The use of nitric oxide gas by inhalation to treat hypoxemia and pulmonary hypertension in mechanically ventilated patients has increased in the last few years. Nitric oxide is a potent vasodilator gas that when given by the inhalation route is selective for the pulmonary vessels and for ventilated lung regions. This double selectivity makes nitric oxide inhalation an ideal approach to treat patients with acute respiratory failure, in which hypoxemia and pulmonary hypertension are the main features. In this clinical setting, inhaled nitric oxide reduces pulmonary artery pressure and improves pulmonary gas exchange by diverting pulmonary blood flow from nonventilated to well-ventilated lung areas. The effects of inhaled nitric oxide upon oxygenation in patients with acute respiratory failure depend on the distribution of ventilation-perfusion abnormalities.

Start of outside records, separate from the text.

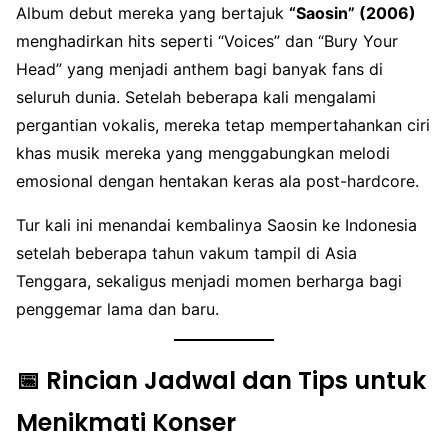
Album debut mereka yang bertajuk
“Saosin” (2006)
menghadirkan hits seperti “Voices” dan “Bury Your
Head” yang menjadi anthem bagi banyak fans di
seluruh dunia. Setelah beberapa kali mengalami
pergantian vokalis, mereka tetap mempertahankan ciri
khas musik mereka yang menggabungkan melodi
emosional dengan hentakan keras ala post-hardcore.
Tur kali ini menandai kembalinya Saosin ke Indonesia
setelah beberapa tahun vakum tampil di Asia
Tenggara, sekaligus menjadi momen berharga bagi
penggemar lama dan baru.
📅 Rincian Jadwal dan Tips untuk
Menikmati Konser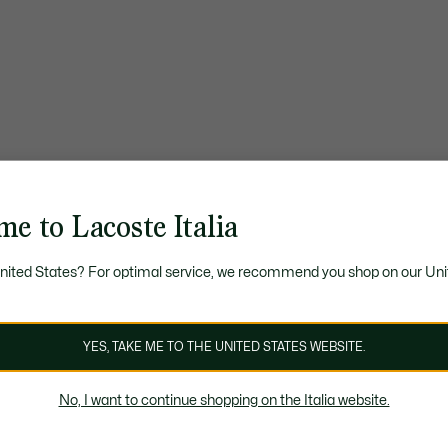
e to Lacoste Italia
United States? For optimal service, we recommend you shop on our Uni
YES, TAKE ME TO THE UNITED STATES WEBSITE.
No, I want to continue shopping on the Italia website.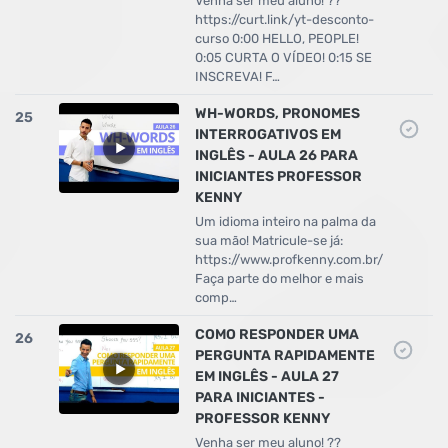
Venha ser meu aluno! ??
https://curt.link/yt-desconto-
curso 0:00 HELLO, PEOPLE!
0:05 CURTA O VÍDEO! 0:15 SE
INSCREVA! F…
WH-WORDS, PRONOMES
25
INTERROGATIVOS EM
INGLÊS - AULA 26 PARA
INICIANTES PROFESSOR
KENNY
Um idioma inteiro na palma da
sua mão! Matricule-se já:
https://www.profkenny.com.br/
Faça parte do melhor e mais
comp…
COMO RESPONDER UMA
26
PERGUNTA RAPIDAMENTE
EM INGLÊS - AULA 27
PARA INICIANTES -
PROFESSOR KENNY
Venha ser meu aluno! ??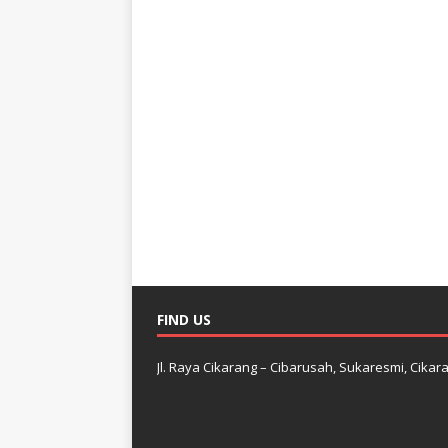
FIND US
Jl. Raya Cikarang – Cibarusah, Sukaresmi, Cikara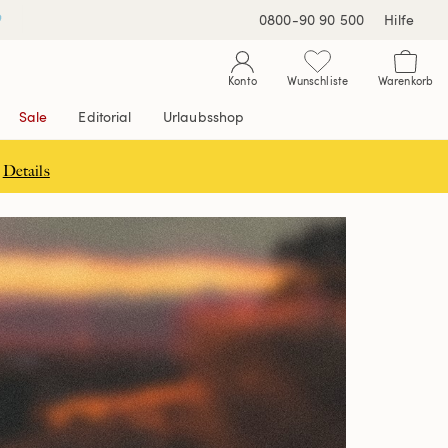
0800-90 90 500
Hilfe
Konto
Wunschliste
Warenkorb
Sale
Editorial
Urlaubsshop
Details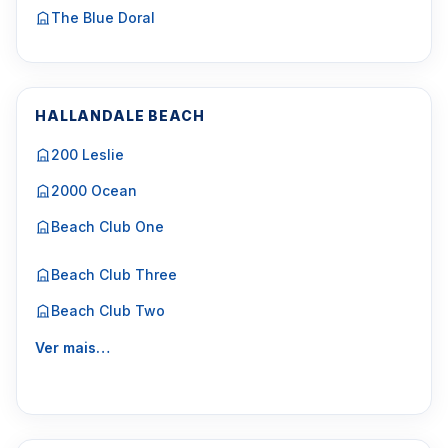
The Blue Doral
HALLANDALE BEACH
200 Leslie
2000 Ocean
Beach Club One
Beach Club Three
Beach Club Two
Ver mais…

The different distributions of these abnormalities among patients and even in the same patient during the course of the disease could be the reason of the great variability of responses to inhaled nitric oxide in acute respiratory failure. Nitric oxide has other actions that may be beneficial in patients with acute respiratory failure: reducing pulmonary artery pressure may attenuate pulmonary edema and inhibiting lung neutrophil migration and platelet aggregation may reduce the inflammatory lung process. Inhalation of nitric oxide may also have some potentially harmful effects due to nitrogen dioxide and peroxynitrite formation. The use of inhaled nitric oxide to treat patients with acute respiratory failure must take into account the benefit-risk ratio. Knowing the underlying pathophysiology of the disease and the nature of nitric oxide, its use can be beneficial, even life-saving, for some patients with refractory hypoxemia.